The researchers figured out a way to measure and compare sound recordings by converting them into “barcodes” that capture clusters of sound energy, and clusters of clusters, across levels of a hierarchy. These barcodes allowed the researchers to directly compare temporal hierarchies in more than 200 recordings of different kinds of speech in six different languages, different kinds of popular and classical music, four different species of birds and whales singing their songs, and even thunderstorms.

Kello and his colleagues have been using the barcode method for several years. They first developed it in studies of conversations.

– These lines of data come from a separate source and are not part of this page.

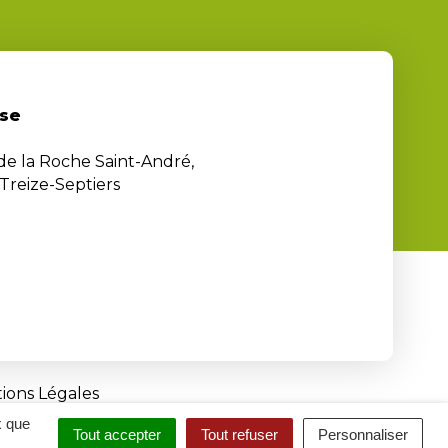
se
 de la Roche Saint-André,
Treize-Septiers
ions Légales
x que
Tout accepter
Tout refuser
Personnaliser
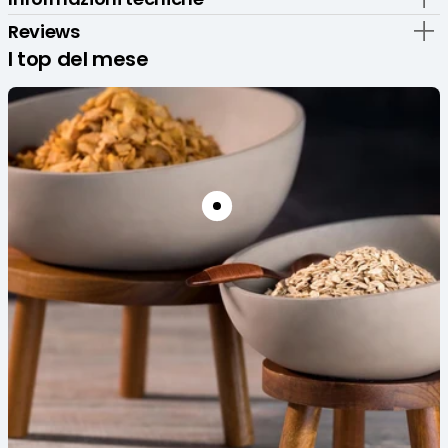
Sesamo
Sesamo
-
-
Reviews
Set
Set
I top del mese
6
6
Pz
Pz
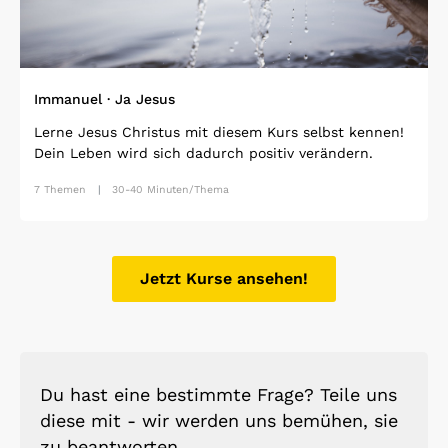
Immanuel · Ja Jesus
Lerne Jesus Christus mit diesem Kurs selbst kennen!
Dein Leben wird sich dadurch positiv verändern.
7 Themen
30-40 Minuten/Thema
Jetzt Kurse ansehen!
Du hast eine bestimmte Frage? Teile uns
diese mit - wir werden uns bemühen, sie
zu beantworten.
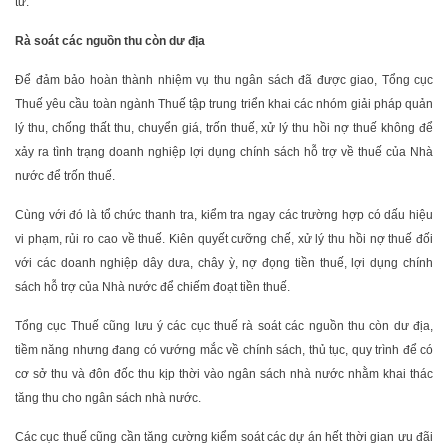
tử.
Rà soát các nguồn thu còn dư địa
Để đảm bảo hoàn thành nhiệm vụ thu ngân sách đã được giao, Tổng cục
Thuế yêu cầu toàn ngành Thuế tập trung triển khai các nhóm giải pháp quản
lý thu, chống thất thu, chuyển giá, trốn thuế, xử lý thu hồi nợ thuế không để
xảy ra tình trạng doanh nghiệp lợi dụng chính sách hỗ trợ về thuế của Nhà
nước để trốn thuế.
Cùng với đó là tổ chức thanh tra, kiểm tra ngay các trường hợp có dấu hiệu
vi phạm, rủi ro cao về thuế. Kiên quyết cưỡng chế, xử lý thu hồi nợ thuế đối
với các doanh nghiệp dây dưa, chây ỳ, nợ đọng tiền thuế, lợi dụng chính
sách hỗ trợ của Nhà nước để chiếm đoạt tiền thuế.
Tổng cục Thuế cũng lưu ý các cục thuế rà soát các nguồn thu còn dư địa,
tiềm năng nhưng đang có vướng mắc về chính sách, thủ tục, quy trình để có
cơ sở thu và đôn đốc thu kịp thời vào ngân sách nhà nước nhằm khai thác
tăng thu cho ngân sách nhà nước.
Các cục thuế cũng cần tăng cường kiểm soát các dự án hết thời gian ưu đãi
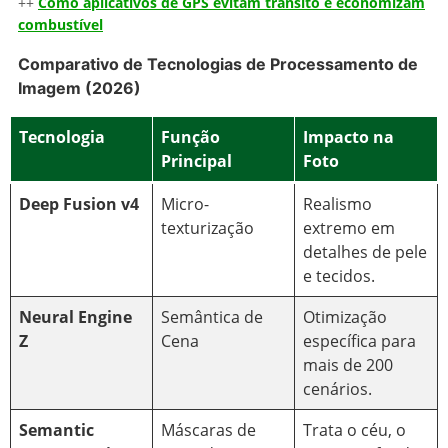
++
Como aplicativos de GPS evitam trânsito e economizam
combustível
Comparativo de Tecnologias de Processamento de
Imagem (2026)
Tecnologia
Função
Impacto na
Principal
Foto
Deep Fusion v4
Micro-
Realismo
texturização
extremo em
detalhes de pele
e tecidos.
Neural Engine
Semântica de
Otimização
Z
Cena
específica para
mais de 200
cenários.
Semantic
Máscaras de
Trata o céu, o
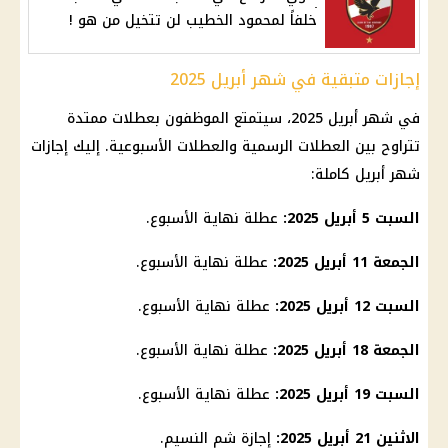
خلفاً لمحمود الخطيب لن تتخيل من هو !
إجازات متبقية في شهر أبريل 2025
في
شهر أبريل 2025
، سيتمتع الموظفون بعطلات ممتدة
تتراوح بين
العطلات الرسمية
والعطلات الأسبوعية. إليك
إجازات
شهر أبريل
كاملة:
السبت 5 أبريل 2025:
عطلة نهاية الأسبوع.
الجمعة 11 أبريل 2025:
عطلة نهاية الأسبوع.
السبت 12 أبريل 2025:
عطلة نهاية الأسبوع.
الجمعة 18 أبريل 2025:
عطلة نهاية الأسبوع.
السبت 19 أبريل 2025:
عطلة نهاية الأسبوع.
الاثنين 21 أبريل 2025:
إجازة شم النسيم
.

The study published today is the first time that they applied the method to music and animal vocalizations.

“The method allows us to ask questions about language and music and animal songs that we couldn’t ask without a way to see and compare patterns in all these recordings,” Kello said.

A common song

The researchers compared barcode-style visualizations of recorded sounds.
Credit: UC Merced

Kello, fellow UC Merced cognitive science professor Ramesh Balasubramaniam, graduate student Butovens Me´de´ [or Médé] and collaborator professor Simone Dalla Bella also discovered that the haunting songs of huge humpback whales are remarkably similar to the beautiful songs of tiny nightingales and hermit thrushes in terms of their temporal hierarchies.

“Humpbacks, nightingales and hermit thrushes are solitary singers,” Kello said. “The barcodes show that their songs have similar layers of structure, but we don’t know what it means — yet.”

The idea for this project came from Kello’s sabbatical at the University of Montpellier in France, where he worked and discussed ideas with Dalla Bella. Balasubramaniam, who studies how music is perceived, is in the School of Social Sciences, Humanities and Arts with Kello, who studies speech and language processing. The project was a natural collaboration and is part of a growing research focus at UC Merced that was enabled by the National Science Foundation-funded CHASE summer school on Music and Language in 2014, and a Google Faculty Award to Kello.

Balasubramaniam is interested in continuing the work to better understand how brains distinguish between music and speech, while Kello said there are many different avenues to pursue.

For instance, the researchers found nearly identical temporal hierarchies for six different languages, which may suggest something universal about human speech. However, because this result was based on recordings of TED Talks — which have a common style and progression — Kello said it will be important to keep looking at other forms of speech and language.

One of his graduate students, Sara Schneider, is using the method to study the convergence of Spanish and English barcodes in bilingual conversations. Another graduate student, Adolfo Ramirez-Aristizabal, is working with Kello and Balasubramaniam to study whether the barcode method may shed light on how brains process speech and other complex sounds.

“Listening to music and speech, we can hear some of what we see in the barcodes, and the information may be useful for automatic classification of audio recordings. But that doesn’t mean that our brains process music and speech using these barcodes,” Kello said. “It’s intriguing, but we need to keep asking questions and go where the data lead us.”

Here’s a link to and a citation for the paper,

Hierarchical temporal structure in music, speech and animal vocalizations: jazz is like a conversation, humpbacks sing like hermit thrushes by Christopher T. Kello, Simone Dalla Bella, Butovens Médé, Ramesh Balasubramaniam. Journal of the Royal Society Interface DOI: 10.1098/rsif.2017.0231 Published 11 October 2017

This paper appears to be open access.*

*”This paper is behind a paywall” was changed to “… appears to be open access.” at 1700 hours on January 23, 2018.